Logrunner turns EVM event logs into evidence-backed agent answers and monitors.
Logrunner is a Web3 intelligence runtime that lets an agent use decoded blockchain event logs as evidence to answer user inquiries. Rather than guessing / hallucinating or asking the user to inspect block explorers manually, Logrunner gives the agent typed tools for querying EVM event history, reconstructing event-sourced state, comparing data across chains, as well as the ability to respond to events that occur on the blockchain by registering webhook-backed monitors.
The demo focuses on Arbitrum governance after the KelpDAO exploit, where the Arbitrum Security Council froze about 30,765 ETH. The agent can provide an overview of the incident, verify what live event data does and does not prove, check whether a release proposal has reached onchain governance, and set a webhook monitor for the next relevant smart contract event. As a broader capability example, it can also reconstruct top ARB holders on Ethereum from ERC-20 Transfer events.
Note: The bot is deployed to the Discord using a cloud VM, but due to current model size and token-output limitations imposed by the 0G-hosted inference path, testing indicates that live Discord performance may be significantly less reliable than the local/recorded demo path.
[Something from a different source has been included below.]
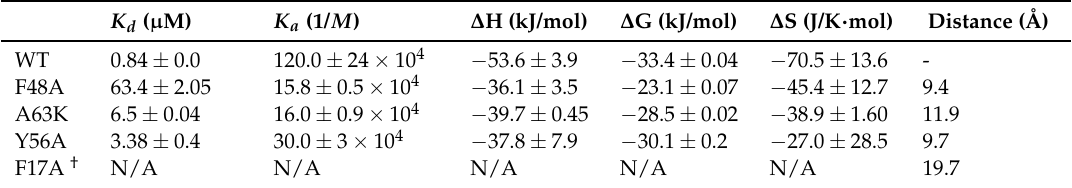
Table 1. Mutations to residues far away from BH3 domain binding site impact vBcl2 function. † refers to the mutation that destabilizes the protein (see text below) and, hence, no Isothermal Titration Calorimetry (ITC) measurements are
Logrunner is built as a TypeScript / Node.js runtime with a stdio MCP server that plugs into NanoClaw, the Discord/chat agent harness. The core runtime exposes blockchain intelligence tools instead of allowing the model author random API calls.
MultiBaas is a blockchain development server that provides the live EVM indexing, decoded event queries, contract / address registry, webhooks, and serves as the backend queries to Ethereum Mainnet and Arbitrum One.
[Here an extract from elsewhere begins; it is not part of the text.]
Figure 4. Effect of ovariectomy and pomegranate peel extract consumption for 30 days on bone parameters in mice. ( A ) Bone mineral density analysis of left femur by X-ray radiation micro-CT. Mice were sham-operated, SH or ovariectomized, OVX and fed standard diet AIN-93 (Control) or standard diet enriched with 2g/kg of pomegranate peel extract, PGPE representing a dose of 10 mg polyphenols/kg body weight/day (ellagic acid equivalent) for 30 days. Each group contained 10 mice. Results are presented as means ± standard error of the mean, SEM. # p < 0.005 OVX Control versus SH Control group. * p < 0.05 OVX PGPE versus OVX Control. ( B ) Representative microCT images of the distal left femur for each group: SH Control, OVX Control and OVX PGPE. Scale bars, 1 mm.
The architecture has a few layers:
NanoClaw handles chat sessions and inference model provider plumbing. I used a lightly modified NanoClaw fork.
0G Compute is used for the hosted inference path.
As for hacky but noteable, I would say the tool call “receipt block” style qualifies. The agent answers include compact event_query or monitor_activation blocks so users can see what tool was used, what fields mattered, and what evidence boundary applies.